Over the last few months I have been doing a series of interviews with end users and then preparing more formalized DCIG case studies based upon these interviews. In these particular instances, all of the end users have been EMC Data Domain users but what I have found particularly intriguing in my conversations with these end users is that while “data deduplicaton” initially grabs their attention, after EMC Data Domain gets implemented, it simply becomes the icing on the backup to disk cake.
In the interviews I have done with these EMC Data Domain end users to date, they both shared a common experience as it related to performing backups prior to implementing EMC Data Domain’s solution: PAIN.
One of the end users I spoke to who was located in Alaska was responsible for managing backups in four data centers and dozens of remote offices. Further, when he assumed his role of Infrastructure Manager in 2007, his organization was using a mix of tape drives and formats as well as multiple different backup software products at all of these offices. Yet this was only the tip of the iceberg (pardon the pun) in terms of the problems he was facing.
- The process of of procuring data protection supplies was inefficient. Every site purchased its own backup software, tape drives and tape cartridges so he had no sense of how much was being spent, if it was being used or if the solution they had in place even worked.
- Backup management was highly distributed. IT staff in each site performed their own backups so they were done randomly with no formal routines in place to verify that backups completed successfully or that data could be recovered.
- It would not support his planned virtualization initiatives.
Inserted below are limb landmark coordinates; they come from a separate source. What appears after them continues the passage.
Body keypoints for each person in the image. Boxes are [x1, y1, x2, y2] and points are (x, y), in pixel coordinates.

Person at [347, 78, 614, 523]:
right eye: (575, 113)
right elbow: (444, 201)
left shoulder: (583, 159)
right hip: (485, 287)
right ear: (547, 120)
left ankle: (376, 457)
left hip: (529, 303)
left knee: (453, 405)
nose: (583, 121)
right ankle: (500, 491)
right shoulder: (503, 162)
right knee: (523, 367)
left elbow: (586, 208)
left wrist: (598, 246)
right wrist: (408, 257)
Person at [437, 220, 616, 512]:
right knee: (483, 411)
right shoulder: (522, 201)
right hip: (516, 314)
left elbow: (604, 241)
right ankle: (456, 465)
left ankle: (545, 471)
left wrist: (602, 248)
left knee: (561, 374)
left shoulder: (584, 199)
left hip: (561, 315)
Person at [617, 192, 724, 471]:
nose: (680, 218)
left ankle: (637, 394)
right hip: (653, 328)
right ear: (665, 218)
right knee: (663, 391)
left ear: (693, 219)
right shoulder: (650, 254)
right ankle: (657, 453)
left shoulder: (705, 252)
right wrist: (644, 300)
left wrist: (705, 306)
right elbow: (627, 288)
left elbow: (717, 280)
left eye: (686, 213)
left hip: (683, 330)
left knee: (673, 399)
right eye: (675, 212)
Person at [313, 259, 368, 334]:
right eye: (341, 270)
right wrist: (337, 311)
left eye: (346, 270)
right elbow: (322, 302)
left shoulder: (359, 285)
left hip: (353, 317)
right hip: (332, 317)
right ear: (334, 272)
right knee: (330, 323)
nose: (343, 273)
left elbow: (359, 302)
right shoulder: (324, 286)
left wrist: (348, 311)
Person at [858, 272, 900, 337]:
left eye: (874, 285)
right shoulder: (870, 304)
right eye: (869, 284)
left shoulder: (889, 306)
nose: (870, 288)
He needed to backup up dozens of physical machines that hosted hundreds of virtual machines and he saw his current situation as a bottleneck to delivering on that objective.
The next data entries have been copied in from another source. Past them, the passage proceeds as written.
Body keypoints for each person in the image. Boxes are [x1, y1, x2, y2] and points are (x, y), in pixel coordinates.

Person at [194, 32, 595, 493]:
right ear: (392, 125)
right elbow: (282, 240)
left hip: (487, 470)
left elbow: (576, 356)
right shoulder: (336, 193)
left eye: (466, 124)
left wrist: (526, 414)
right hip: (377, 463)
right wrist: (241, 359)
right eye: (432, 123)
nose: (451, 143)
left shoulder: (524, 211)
Not surprisingly, the pre-EMC Data Domain environment of another user that I spoke with in California just a few weeks ago shared a similar story. His team was backing up over 300 servers with EMC NetWorker across four sites to tape and here are just some of the quotes he had to share about how difficult it was using tape as a primary backup target:
- “There was a good chance that in any one we were going to have a problem somewhere.”
- “We were constantly duking it out with tape changers as they were not staging data fast enough for us, particularly at our larger sites.”
- “The tape changers were just bound and determined to break.”
- “We easily had to spend 10 hours a week managing backups and that’s a low ball estimate. In essence, we were forced to sit around nursing our backups.”
Needless to say, these users found that once they implemented EMC Data Domain in their environments all of their backup problems went away. (After all, why else would EMC Data Domain let me talk to these users if it did not solve their problems, right?)
Yet somewhat to my surprise and maybe even to EMC’s, it was deduplication that initially got their attention and perhaps why they were talking to EMC Data Domain in the first place. But at the end of the day, the benefits that deduplication offered were more akin to the icing on the cake for these two users.
When I spoke to the user in Alaska and asked him what his deduplication ratio was, he couldn’t even tell me. Then the other user in California also could not quote the ratio. In fact, if his Network Design Specialist was not on the phone with us while we were talking, I doubt he could have told me the deduplication ratio he was achieving (it was about 20:1.)
What both users talked at length about were: (a) getting their life and the life of their IT staff back so they were not constantly worrying about backups; and, (b) having time to pursue more strategic initiatives like implementing server virtualization or security measures that were long overdue. One of the users in California said it best. “It is not like now that backup is fixed and we are reading the paper more and kicking up our heels. We are working on security more and other processes that need improvement.“
However readers of this blog entry should not walk away from it thinking that deduplication has not played a large role in the success of EMC Data Domain in these environments. It certainly has. In both cases they are using deduplication to minimize their data stores and efficiently replicate data over long distances.
In the case of the user in the state of Alaska, he has what he refers to as WAN connectivity that is “dicey at best” to remote offices, limited in bandwidth and shared with other offices. Despite these restrictions he found that EMC Data Domain could replicate data so efficiently that even over his worst WAN links he could still replicate data from his most remote data centers to his primary data center by noon the next day.
The user in California had a similar experience to share. While he was also able to efficiently replicate data, the real benefit he found was in moving large VM images from one data center to another. Since EMC Data Domain deduplicates data so efficiently and controls replication so effectively, he has found he can quickly and easily migrate a VM from one site to another and bring it up for testing, DR or even production.
This is not the first time I have heard stories like these and I doubt it will be the last. But what those organizations who are still sitting on the fence about deduplication should take away from this blog entry is that deduplication is just the icing on the backup to disk cake.
Yes, deduplication makes storing data on disk more efficient and enables the effective replication of data over WAN links. But its initial benefits – that of ensuring backups complete quickly and successfully and what that means from increasing productivity and the quality of life of backup administrators – are not being given sufficient credit and really should be the principle reasons that organizations implement a disk-based backup solution that offers deduplication.